Ao vencedor, Nova Iorque.
Por Bruna Gagliardi


“É meio-dia em nossa vida, e a face do outro nos contempla como um enigma”.
Hélio Pellegrino



Não era sempre que um consultor acionário dava-se ao trabalho de deslocar-se, de modo descendente, tendo como destino derradeiro o mercado popular. Principalmente quando se tratava de Richard J. S. Lane, gerente de poderes múltiplos do City Bank (matriz, veja bem), e quando dado mercado localizava-se em Nova Iorque. Também não era de todo comum que garotas de longos e parcamente lavados cabelos arrastassem meia hora de caudas indianas ladeira acima até o mercado central. Elas estavam em extinção, “Hair” já tinha até passado na sessão da tarde de países sul-americanos. Mas lá caminhava Sue, no mar de Licenças.

O elevador gemeu e Richard chegou à terra. O estômago reclamava, até as taxas de câmbio pareciam-lhe apetitosas. Na rua, uma onda que oscilava como a oferta, a procura e o Baked Potato, Mas que idéia ótima. Olhou uma última vez pro pulso e Não, a reunião tinha sido mesmo cancelada e, Sim, a Coréia estava estável.

De fato, era uma loucura plantar batatas em Nova Iorque, embora alfaces orgânicas fossem bico. Não que o interrompido curso de sociologia aplicada houvesse munido Sue para tanto. O jeito era entregar-se às práticas do mundo, trocar algumas moedas por poucas batatas e fazer o tal do purê. Richard fazia o cheque. Fazia outras coisas também, tipo jogar squash três vezes por semana. Aos 16, já freqüentava Harvard, aos 18, conseguira uma vaga no trainee de Finanças, aos 21 abraçara a causa da Bolsa - embora não soubesse bem valores de quem fossem aqueles - e, aos 23, ele já era para o resto da vida. Agora, ali no mercado, pensava em quando mesmo tinha se apaixonado por Adam Smiths.

Smiths era um som maneiro, Sue curtia. Embora Doors fosse mais esquema. Não ouvia propriamente nenhum dos dois desde que a luz da comunidade tinha sido cortada, logo depois dos protestos contra energia nuclear que o pessoal tinha agitado. Ouvia no violão, sob o luar nova-iorquino que era Algo.

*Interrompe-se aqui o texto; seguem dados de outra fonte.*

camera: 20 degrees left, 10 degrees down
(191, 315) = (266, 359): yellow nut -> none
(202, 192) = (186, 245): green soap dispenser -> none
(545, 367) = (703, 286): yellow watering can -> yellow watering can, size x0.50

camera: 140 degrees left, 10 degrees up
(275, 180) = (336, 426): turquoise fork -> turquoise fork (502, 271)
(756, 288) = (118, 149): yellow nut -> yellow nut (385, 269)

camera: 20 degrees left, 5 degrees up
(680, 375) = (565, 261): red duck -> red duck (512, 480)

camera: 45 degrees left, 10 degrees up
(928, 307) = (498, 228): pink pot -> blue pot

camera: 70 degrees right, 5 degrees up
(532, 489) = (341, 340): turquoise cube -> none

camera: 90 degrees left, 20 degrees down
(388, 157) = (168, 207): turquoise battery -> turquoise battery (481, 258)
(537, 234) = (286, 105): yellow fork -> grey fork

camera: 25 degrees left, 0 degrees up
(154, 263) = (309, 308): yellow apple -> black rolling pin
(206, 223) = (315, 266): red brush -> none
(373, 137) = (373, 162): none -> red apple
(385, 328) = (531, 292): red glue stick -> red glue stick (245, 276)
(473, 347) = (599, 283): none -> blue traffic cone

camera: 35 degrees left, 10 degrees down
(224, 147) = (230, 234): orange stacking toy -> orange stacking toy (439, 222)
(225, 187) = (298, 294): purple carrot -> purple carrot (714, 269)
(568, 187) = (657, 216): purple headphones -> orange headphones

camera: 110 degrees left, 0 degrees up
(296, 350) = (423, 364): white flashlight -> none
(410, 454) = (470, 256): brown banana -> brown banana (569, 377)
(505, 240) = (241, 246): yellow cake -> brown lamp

O previsto era que se encontrassem a qualquer instante, o que então aconteceu quando o sol estava a pino. Sue viu Richard. Viu também aquela gravata yuppie e - estranho - achou meiga. Em Richard subiu uma vontade súbita de comer pipoca assistindo filme de locadora: ele viu Sue. Foi este um tempo ínfimo em que os olhares estacaram, e ele pediu Licença, por favor, e uma informação, Eu estou procurando um restaurante de batatas assadas. Sue não sabia muito, porém emendou, Já eu procuro uma quitanda delas. Richard fez Ah, cara de quem-não-tinha-a-menor. Pensaram juntos em como eram raras as batatas nesse mundo cão.

E se olharam novamente. O mar de cabeças havia sumido e as Licenças estranhamente silenciadas. Quando eram pessoas pequenas, ficavam tentando achar formas humanas nas nuvens e não entendiam como o horizonte, essa linha fininha, era capaz de suportar céu e mar de uma vez só.

Julgaram, por fim, que estivessem procurando coisas distintas.

Richard abaixou a cabeça, soltou a gravata e bagunçou um pouco aquele cabelo-gel: agradeceu e continuou descendo. Sue denadou, subiu um pouco a saia que trupicava no pé e foi subindo. Passou-lhe rapidamente pela cabeça comprar um shampoo, idéia alienígena que logo a abandou. Dos extremos do mercado, se olharam pela terceira vez. E assim foram diminuindo.

No crepúsculo, o mercado já estava quieto. Caixas e ferros no chão, vendedores se recolhendo, sujeira em volta e um mendigo. Um mendigo, que perambulava e espreitava os últimos transcorreres da grande metrópole no lusco-fusco, contava trocos. Ele levantou os olhos quando o céu desbotava os lados e o percurso tropeçou na fachada de um estabelecimento comercial, sob os escritos “Baked Potato”. Mas era cubano, só sabia o significado de potato. Foi então que o último quitandeiro passou por ele. Eu fome, murmurou por entre os farrapos. O homem de bigodes vasculhou a cesta dos left-overs e achou lá uma última batata, solitária ela era. Um pouco amassada, canto podre. E estendeu-lhe a leguminosa, que ele recebeu de muito bom grado. E foi saindo. Assim: como quem sai do palco muito, muito após os aplausos.